Penolakan terhadap otoritas agama memberi ruang yang luas kepada golongan Islam Liberal untuk berijtihad dengan bebas. Kurzman menggunakan istilah yang berlainan agar tampak sophisticated yaitu “freedom of thought” dan “freedom of religious interpretation”.
Bertolak dari premis inilah golongan Islam liberal melihat perlunya umat Islam mempertimbangkan hermeneutika al-Qur’an selain tafsir al-Qur’an yang dianggap sudah tidak sesuai dengan zaman modern ini.

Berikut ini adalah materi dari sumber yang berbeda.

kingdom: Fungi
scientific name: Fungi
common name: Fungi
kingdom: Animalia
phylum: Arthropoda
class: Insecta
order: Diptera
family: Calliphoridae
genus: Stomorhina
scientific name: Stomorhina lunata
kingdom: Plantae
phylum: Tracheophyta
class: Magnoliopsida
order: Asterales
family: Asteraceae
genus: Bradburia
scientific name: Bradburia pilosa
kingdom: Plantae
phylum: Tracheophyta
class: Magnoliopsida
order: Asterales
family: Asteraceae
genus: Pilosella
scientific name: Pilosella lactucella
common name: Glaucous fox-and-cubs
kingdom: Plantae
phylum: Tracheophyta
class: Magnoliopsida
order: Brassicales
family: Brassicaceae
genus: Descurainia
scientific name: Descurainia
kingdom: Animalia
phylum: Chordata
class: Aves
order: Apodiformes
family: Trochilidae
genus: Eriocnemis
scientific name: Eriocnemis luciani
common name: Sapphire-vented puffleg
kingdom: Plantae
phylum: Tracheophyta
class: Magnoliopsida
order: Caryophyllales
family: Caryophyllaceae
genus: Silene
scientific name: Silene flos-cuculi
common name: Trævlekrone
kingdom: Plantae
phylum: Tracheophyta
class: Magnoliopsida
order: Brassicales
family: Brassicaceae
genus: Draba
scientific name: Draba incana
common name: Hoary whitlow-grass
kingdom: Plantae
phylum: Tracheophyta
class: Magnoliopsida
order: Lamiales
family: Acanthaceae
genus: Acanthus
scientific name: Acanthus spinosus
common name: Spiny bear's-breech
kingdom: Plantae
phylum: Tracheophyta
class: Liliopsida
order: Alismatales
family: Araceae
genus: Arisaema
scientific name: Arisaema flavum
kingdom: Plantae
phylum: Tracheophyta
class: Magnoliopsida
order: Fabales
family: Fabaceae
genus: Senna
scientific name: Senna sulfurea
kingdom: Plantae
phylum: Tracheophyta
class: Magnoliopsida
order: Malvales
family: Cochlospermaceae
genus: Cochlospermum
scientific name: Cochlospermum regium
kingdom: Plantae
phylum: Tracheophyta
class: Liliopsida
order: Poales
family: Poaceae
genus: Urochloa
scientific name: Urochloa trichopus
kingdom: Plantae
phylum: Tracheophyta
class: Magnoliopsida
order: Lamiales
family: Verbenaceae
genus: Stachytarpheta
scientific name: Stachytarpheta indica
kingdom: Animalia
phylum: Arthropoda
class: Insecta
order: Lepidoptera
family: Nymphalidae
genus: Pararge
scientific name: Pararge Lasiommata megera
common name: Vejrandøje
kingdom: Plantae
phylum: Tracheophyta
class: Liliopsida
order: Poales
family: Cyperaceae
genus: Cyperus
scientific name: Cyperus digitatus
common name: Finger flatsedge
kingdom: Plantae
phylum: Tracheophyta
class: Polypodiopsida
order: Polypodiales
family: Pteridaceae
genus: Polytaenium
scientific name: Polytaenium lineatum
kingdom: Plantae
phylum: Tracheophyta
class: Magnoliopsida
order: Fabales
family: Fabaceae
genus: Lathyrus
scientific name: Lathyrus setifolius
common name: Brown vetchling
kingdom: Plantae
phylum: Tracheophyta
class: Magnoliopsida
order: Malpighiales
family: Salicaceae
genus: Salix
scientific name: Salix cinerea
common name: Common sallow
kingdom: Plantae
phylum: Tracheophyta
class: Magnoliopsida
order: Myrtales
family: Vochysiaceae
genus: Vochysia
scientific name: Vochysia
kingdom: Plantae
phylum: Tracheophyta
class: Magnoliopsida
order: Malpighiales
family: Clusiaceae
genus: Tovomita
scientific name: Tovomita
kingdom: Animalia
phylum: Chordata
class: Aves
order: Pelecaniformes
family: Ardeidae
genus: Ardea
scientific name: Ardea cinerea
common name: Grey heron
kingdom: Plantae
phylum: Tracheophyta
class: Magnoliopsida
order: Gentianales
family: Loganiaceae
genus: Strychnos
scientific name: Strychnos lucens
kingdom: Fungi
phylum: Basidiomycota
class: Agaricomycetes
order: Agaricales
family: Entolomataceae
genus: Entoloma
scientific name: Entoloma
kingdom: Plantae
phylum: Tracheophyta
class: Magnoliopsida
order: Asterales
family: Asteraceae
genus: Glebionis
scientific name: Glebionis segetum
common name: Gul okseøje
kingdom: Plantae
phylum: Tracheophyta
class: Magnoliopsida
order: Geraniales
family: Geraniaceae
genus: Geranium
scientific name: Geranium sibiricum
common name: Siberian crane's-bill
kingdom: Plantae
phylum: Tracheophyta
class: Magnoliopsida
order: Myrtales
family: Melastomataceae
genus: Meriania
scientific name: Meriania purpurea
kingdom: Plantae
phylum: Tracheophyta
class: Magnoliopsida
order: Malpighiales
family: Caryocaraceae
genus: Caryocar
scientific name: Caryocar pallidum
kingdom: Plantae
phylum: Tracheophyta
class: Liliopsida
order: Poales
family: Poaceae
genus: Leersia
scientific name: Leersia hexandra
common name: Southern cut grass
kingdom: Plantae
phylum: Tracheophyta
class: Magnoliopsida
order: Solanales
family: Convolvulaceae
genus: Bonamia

Nasr Hamid Abu Zaid disebut sebagai tokoh hermeneutik Islam Liberal saat ini. Namun bukunya, Mafhum al-Nas mendapat tantangan keras dari para sarjana Muslim.
Penolakan terhadap Syari’at Islam
Setelah kaum liberal berusaha menolak otoritas Qur’an, kemudian mereka akan menolak syari’at Islam. Al-Na’im pengikut setia tokoh kontroversial Mahmud Muhammad Taha dari Sudan, menulis buku pada tahun 1990 berjudul ‘Toward an Islamic Reformation’ yang intinya merombak pemahaman kaum muslimin terhadap syari’at Islam. Menurutnya, syari’at Islam itu tidak suci (divine). Ia mengkampenyekan perlunya syari’at Islam khususnya Islamic public law dirubah karena teks agama tidak perlu diikuti secara literal.
Bahkan menurutnya, pelaksanaan hukum Islam saat ini hanya akan memberi kesan counter-productive. Karena pelaksanaannya sangat bertentangan dengan hak-hak asasi manusia dan tidak sesuai dengan perkembangan zaman.
Pendapat tersebut, kalau kita telusuri tidak lepas dari pengaruh orientalis. Dasarnya adalah kajian orientalis seperti Goldziher, Schacht dan Coulson yang mengatakan bahwa syari’at Islam adalah hasil ciptaan ulama dan fuqaha selama tiga ratus tahun.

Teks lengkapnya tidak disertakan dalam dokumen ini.